Der Theologe Eberhard Schockenhoff ist tot. Das bestätigte die Theologische Fakultät der Universität Freiburg. Der 67-Jährige starb am Samstag in Freiburg an den Folgen eines Unfalls.
Schockenhoff war einer der renommiertesten Theologen und Ethiker Deutschlands. Lange gehörte er dem Deutschen Ethikrat an. In Freiburg hatte er den Lehrstuhl für Moraltheologie inne. Besonders im Bereich der Lebenswissenschaften und der Bioethik war Schockenhoff ein gefragter Experte.
DBK und ZdK würdigen Schockenhoff
Die Deutsche Bischofskonferenz und das Zentralkomitee der deutschen Katholiken (ZdK) haben den verstorbenen Theologen gewürdigt. Der Vorsitzende der Bischofskonferenz, Bischof Georg Bätzing, hob am Sonntag Schockenhoffs "visionäre Kraft in seinem theologischen Forschen und Reden ebenso wie seine bemerkenswerte analytische Brillanz" hervor. ZdK-Präsident Thomas Sternberg brachte "hohe Wertschätzung und tief empfundenen Dank" zum Ausdruck.

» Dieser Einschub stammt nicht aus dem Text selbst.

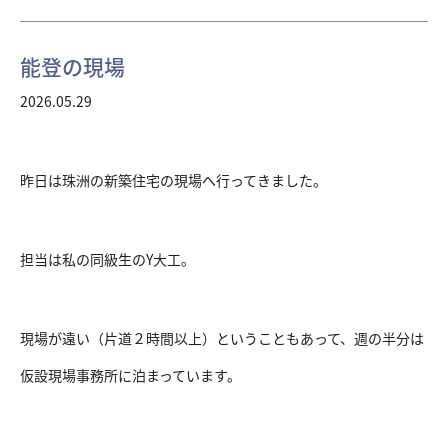
能登の現場
2026.05.29
昨日は珠洲の新築住宅の現場へ行ってきました。
担当は私の同級生のY大工。
現場が遠い（片道２時間以上）ということもあって、週の半分は
仮設現場事務所に泊まっています。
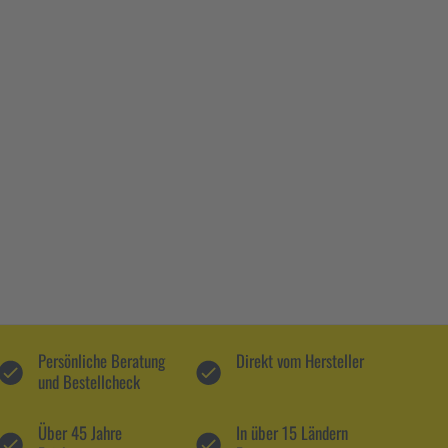
Persönliche Beratung
Direkt vom Hersteller
und Bestellcheck
Über 45 Jahre
In über 15 Ländern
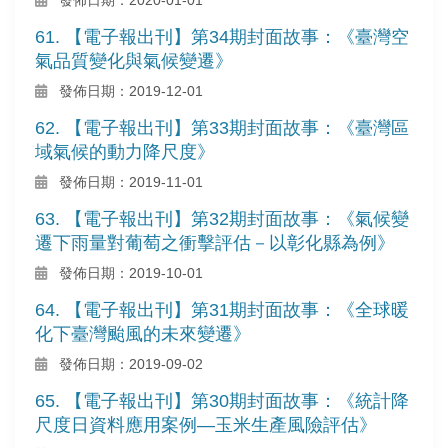
61. 【電子報出刊】第34期封面故事：《臺灣空
氣品質變化與氣候變遷》
發佈日期：2019-12-01
62. 【電子報出刊】第33期封面故事：《臺灣區
域氣候的動力降尺度》
發佈日期：2019-11-01
63. 【電子報出刊】第32期封面故事：《氣候變
遷下雨量對葡萄之衝擊評估－以彰化縣為例》
發佈日期：2019-10-01
64. 【電子報出刊】第31期封面故事：《全球暖
化下臺灣颱風的未來變遷》
發佈日期：2019-09-02
65. 【電子報出刊】第30期封面故事：《統計降
尺度日資料應用案例—玉米生產風險評估》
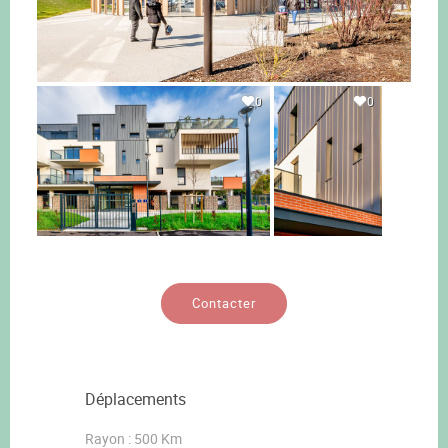
0
0
Contacter
Déplacements
Rayon : 500 Km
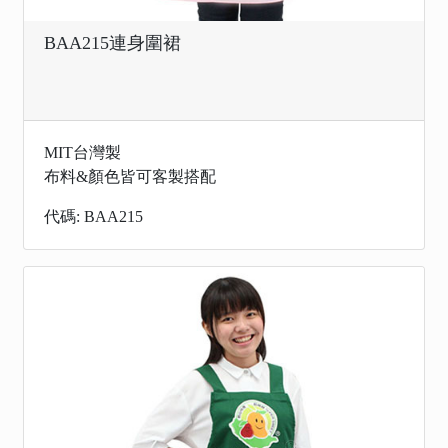
BAA215連身圍裙
MIT台灣製
布料&顏色皆可客製搭配
代碼: BAA215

Bätzing betonte, Schockenhoff habe nie mit einem erhobenen Zeigefinger gelehrt oder in Verbotskategorien gedacht. Der Bischof bezeichnete Schockenhoffs wissenschaftliches Gesamtwerk "als eine menschendienliche Moraltheologie". Auch Sternberg erklärte, Schockenhoff habe eine zeitgerechte Sexualmoral entwickelt, "die von den Menschen verstanden wurde". Schockenhoffs Denken sei in der Gegenwart verankert, aber nicht gegen die Traditionen der Kirche gerichtet gewesen.

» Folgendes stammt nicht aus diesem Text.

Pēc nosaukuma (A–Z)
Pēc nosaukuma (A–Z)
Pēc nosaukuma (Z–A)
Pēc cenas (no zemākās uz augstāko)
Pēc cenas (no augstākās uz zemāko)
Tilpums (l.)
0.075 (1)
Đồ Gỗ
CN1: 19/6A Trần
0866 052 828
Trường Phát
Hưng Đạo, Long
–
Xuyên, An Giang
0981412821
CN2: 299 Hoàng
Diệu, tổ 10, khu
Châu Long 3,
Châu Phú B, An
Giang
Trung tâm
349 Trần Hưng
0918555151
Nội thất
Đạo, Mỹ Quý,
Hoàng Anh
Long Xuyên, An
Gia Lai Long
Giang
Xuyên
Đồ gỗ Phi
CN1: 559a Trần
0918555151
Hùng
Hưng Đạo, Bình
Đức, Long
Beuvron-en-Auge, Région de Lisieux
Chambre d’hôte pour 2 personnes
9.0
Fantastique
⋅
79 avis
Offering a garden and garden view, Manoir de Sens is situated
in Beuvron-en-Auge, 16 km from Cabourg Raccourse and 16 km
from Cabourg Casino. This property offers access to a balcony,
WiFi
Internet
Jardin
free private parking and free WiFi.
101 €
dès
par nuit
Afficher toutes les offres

Würdigungen aus Kirche und Politik
Der Freiburger Erzbischof Stephan Burger äußerte sich betroffen. Schockenhoff sei der Erzdiözese in vielfältiger Weise verbunden gewesen. "Die Erzdiözese Freiburg und die Katholische Fakultät sind ihm sehr zu Dank verpflichtet. Wir verlieren mit ihm einen engagierten sowie geschätzten Theologen und Priester."
Der Rottenburger Bischof Gebhard Fürst nannte Schockenhoff einen der profiliertesten Moraltheologen und Sozialethiker. Er habe den gesellschaftlichen Diskurs in bio- und medizinethischen Fragen beeinflusst. Fürst würdigte den Rottenburger Diözesanpriester als Priester und Wissenschaftler, "für den Ehrlichkeit und Authentizität und die Frage des Gewissens stets Vorrang vor wirtschaftlichen oder politischen Interessen hatten".
Ruhrbischof Franz-Josef Overbeck erklärte am Montag, der Wissenschaftler habe kritisch und situationsgerecht -
immer loyal mit der Kirche denkend - das Wort zu erheben gewusst. "Seine Theologie gründete auf dem Fundament eines umfassenden und
kenntnisreichen Wissens um die Tradition unserer Kirche, die er vernunftgeleitet in unterschiedlichen Gegenwartsdiskursen wach hielt, wie aktuell noch angesichts großer medizinethischer Herausforderungen", so der Essener Bischof.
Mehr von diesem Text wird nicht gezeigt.